Elsevier

Continental Shelf Research

Volume 8, Issue 10, October 1988, Pages 1107-1127
Continental Shelf Research

Modulated mixing and frontogenesis in shallow seas and estuaries

https://doi.org/10.1016/0278-4343(88)90015-5Get rights and content

Abstract

This paper describes some laboratory experiments on the circulation produced in a fluid containing a horizontal density gradient in the presence of environmental turbulence whose level varies periodically with time. The experiments are intended to model the effects of turbulence generated by tidal flow in a shallow sea or estuary. At times of high tidal flow the water column is vertically mixed and the baroclinically driven circulation is weak. At low turbulence levels the baroclinic circulation accelerates and the water column stratifies.

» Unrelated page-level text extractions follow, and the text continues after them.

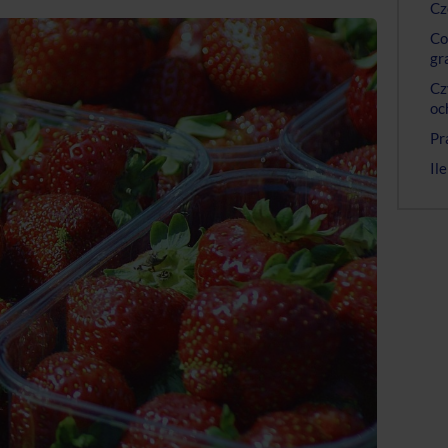
Cz
Co
gr
Cz
oc
Pr
Il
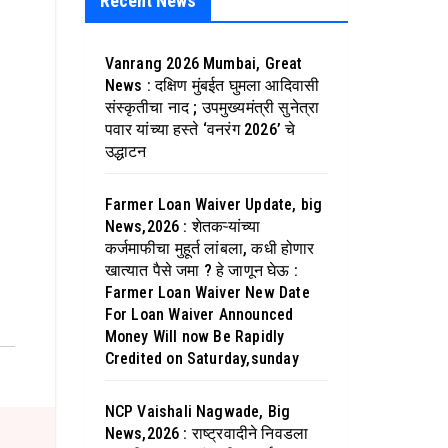
Recent News
Vanrang 2026 Mumbai, Great
News : दक्षिण मुंबईत घुमला आदिवासी
संस्कृतीचा नाद ; उपमुख्यमंत्री सुनेत्रा
पवार यांच्या हस्ते ‘वनरंग 2026’ चे
उद्धाटन
Farmer Loan Waiver Update, big
News,2026 : शेतकऱ्यांच्या
कर्जमाफीचा मुहूर्त लांबला, कधी होणार
खात्यात पैसे जमा ? हे जाणून घेऊ :
Farmer Loan Waiver New Date
For Loan Waiver Announced
Money Will now Be Rapidly
Credited on Saturday,sunday
NCP Vaishali Nagwade, Big
News,2026 : राष्ट्रवादीने निवडला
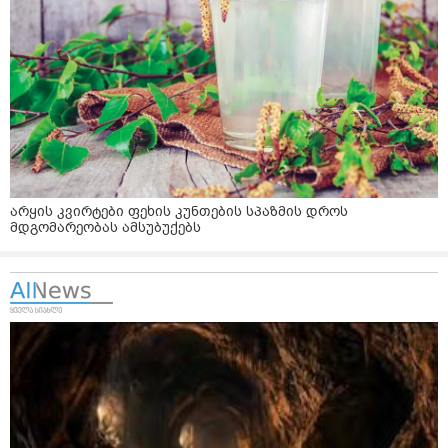
არყის კვირტები ფეხის კუნთების სპაზმის დროს
მდგომარეობას ამსუბუქებს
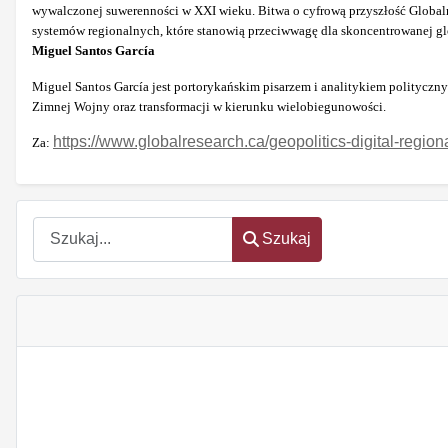
wywalczonej suwerenności w XXI wieku. Bitwa o cyfrową przyszłość Global
systemów regionalnych, które stanowią przeciwwagę dla skoncentrowanej gl
Miguel Santos García
Miguel Santos García jest portorykańskim pisarzem i analitykiem polityczn
Zimnej Wojny oraz transformacji w kierunku wielobiegunowości.
https://www.globalresearch.ca/geopolitics-digital-regi
Za:
Szukaj
Szukaj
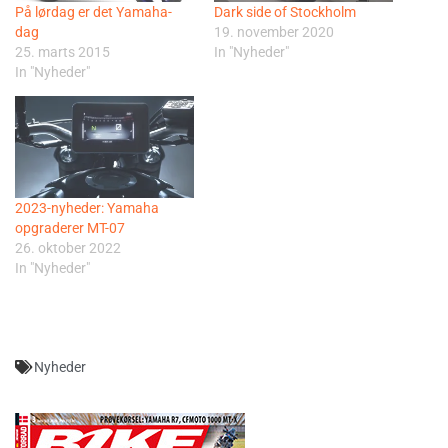
På lørdag er det Yamaha-
Dark side of Stockholm
dag
19. november 2020
25. marts 2015
In "Nyheder"
In "Nyheder"
2023-nyheder: Yamaha
opgraderer MT-07
26. oktober 2022
In "Nyheder"
Nyheder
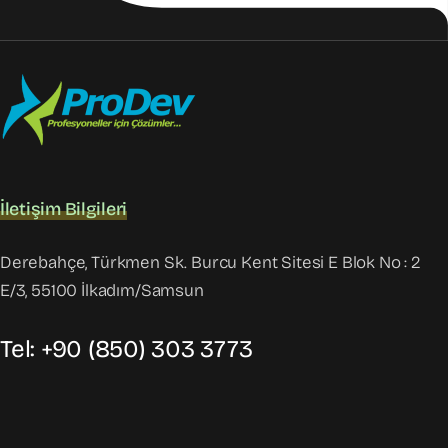
İletişim Bilgileri
Derebahçe, Türkmen Sk. Burcu Kent Sitesi E Blok No : 2
E/3, 55100 İlkadım/Samsun
Tel: +90 (850) 303 3773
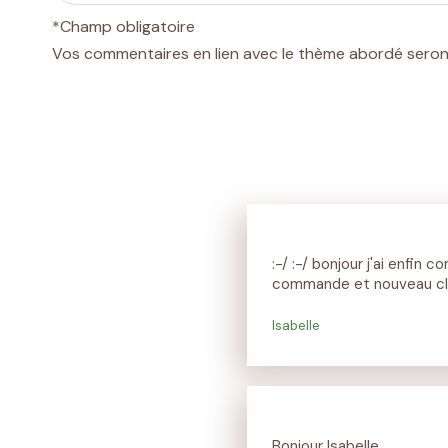
*Champ obligatoire
Vos commentaires en lien avec le thème abordé seron
:-/ :-/ bonjour j'ai enfin 
commande et nouveau clien
Isabelle
Bonjour Isabelle,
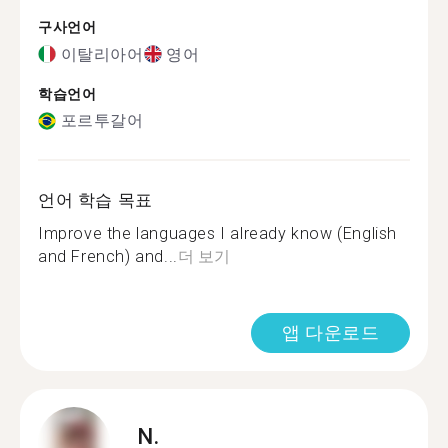
구사언어
이탈리아어
영어
학습언어
포르투갈어
언어 학습 목표
Improve the languages I already know (English
and French) and...
더 보기
앱 다운로드
N.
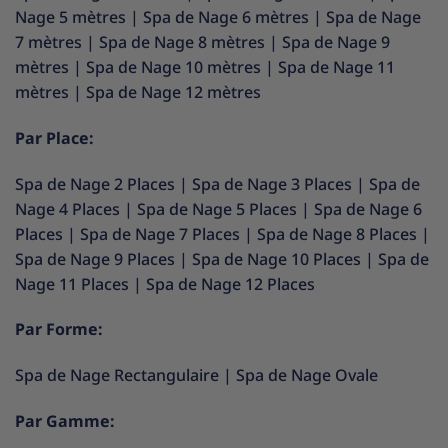
Nage 5 mètres
|
Spa de Nage 6 mètres
|
Spa de Nage
7 mètres
|
Spa de Nage 8 mètres
|
Spa de Nage 9
mètres
|
Spa de Nage 10 mètres
|
Spa de Nage 11
mètres
|
Spa de Nage 12 mètres
Par Place:
Spa de Nage 2 Places
|
Spa de Nage 3 Places
|
Spa de
Nage 4 Places
|
Spa de Nage 5 Places
|
Spa de Nage 6
Places
|
Spa de Nage 7 Places
|
Spa de Nage 8 Places
|
Spa de Nage 9 Places
|
Spa de Nage 10 Places
|
Spa de
Nage 11 Places
|
Spa de Nage 12 Places
Par Forme:
Spa de Nage Rectangulaire
|
Spa de Nage Ovale
Par Gamme:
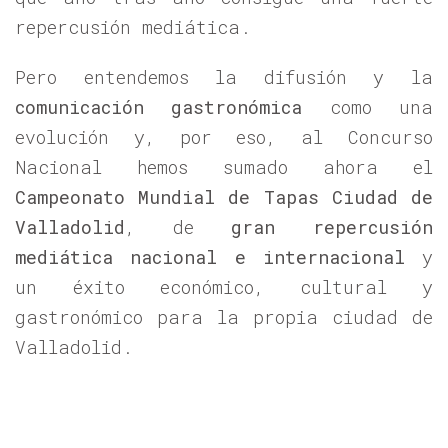
repercusión mediática.
Pero entendemos la difusión y la
comunicación gastronómica
como una
evolución y, por eso, al Concurso
Nacional hemos sumado ahora el
Campeonato Mundial de Tapas Ciudad de
Valladolid
, de
gran repercusión
mediática nacional e internacional
y
un éxito económico, cultural y
gastronómico para la propia ciudad de
Valladolid.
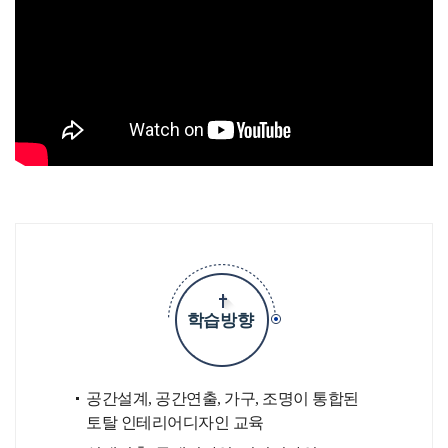
학습방향
공간설계, 공간연출, 가구, 조명이 통합된
토탈 인테리어디자인 교육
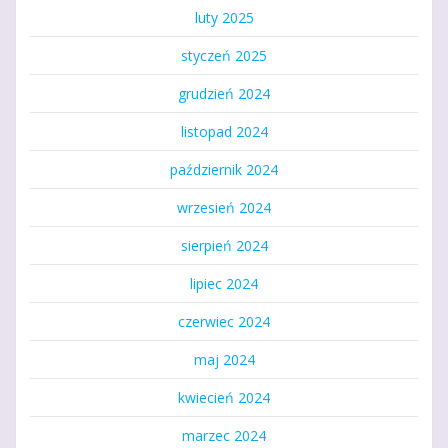
luty 2025
styczeń 2025
grudzień 2024
listopad 2024
październik 2024
wrzesień 2024
sierpień 2024
lipiec 2024
czerwiec 2024
maj 2024
kwiecień 2024
marzec 2024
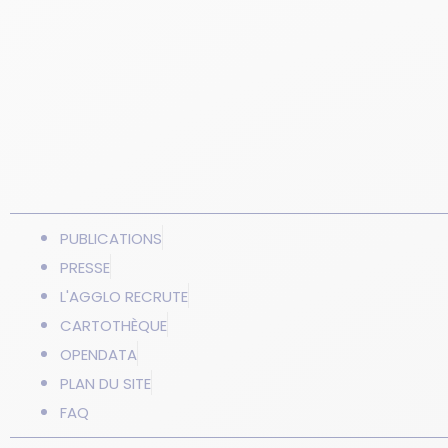
PUBLICATIONS
PRESSE
L'AGGLO RECRUTE
CARTOTHÈQUE
OPENDATA
PLAN DU SITE
FAQ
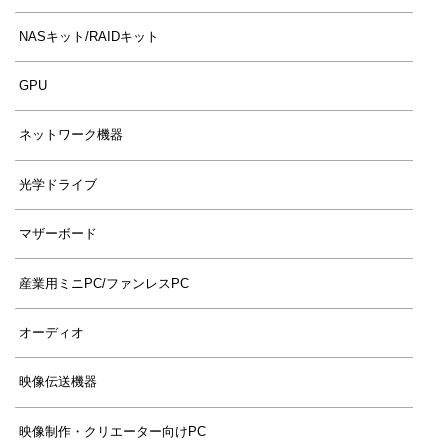
NASキット/RAIDキット
GPU
ネットワーク機器
光学ドライブ
マザーボード
産業用ミニPC/ファンレスPC
オーディオ
映像伝送機器
映像制作・クリエーター向けPC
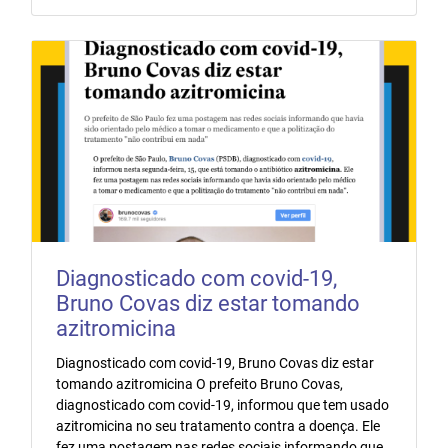
Diagnosticado com covid-19,
Bruno Covas diz estar tomando
azitromicina
Diagnosticado com covid-19, Bruno Covas diz estar
tomando azitromicina O prefeito Bruno Covas,
diagnosticado com covid-19, informou que tem usado
azitromicina no seu tratamento contra a doença. Ele
fez uma postagem nas redes sociais informando que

The longitudinal flux of density is measured and an effective longitudinal dispersion coefficient K is calculated. The value of K increases with the horizontal density gradient and also with the period of the turbulence modulation. This latter increase is a result of the enhanced flux driven by the baroclinic circulation at low turbulence levels. The results of these experiments are compared with some recent measurements of episodic mixing events in Liverpool Bay, U.K., Spencer Gulf, South Australia, and the Columbia River Estuary, U.S.A.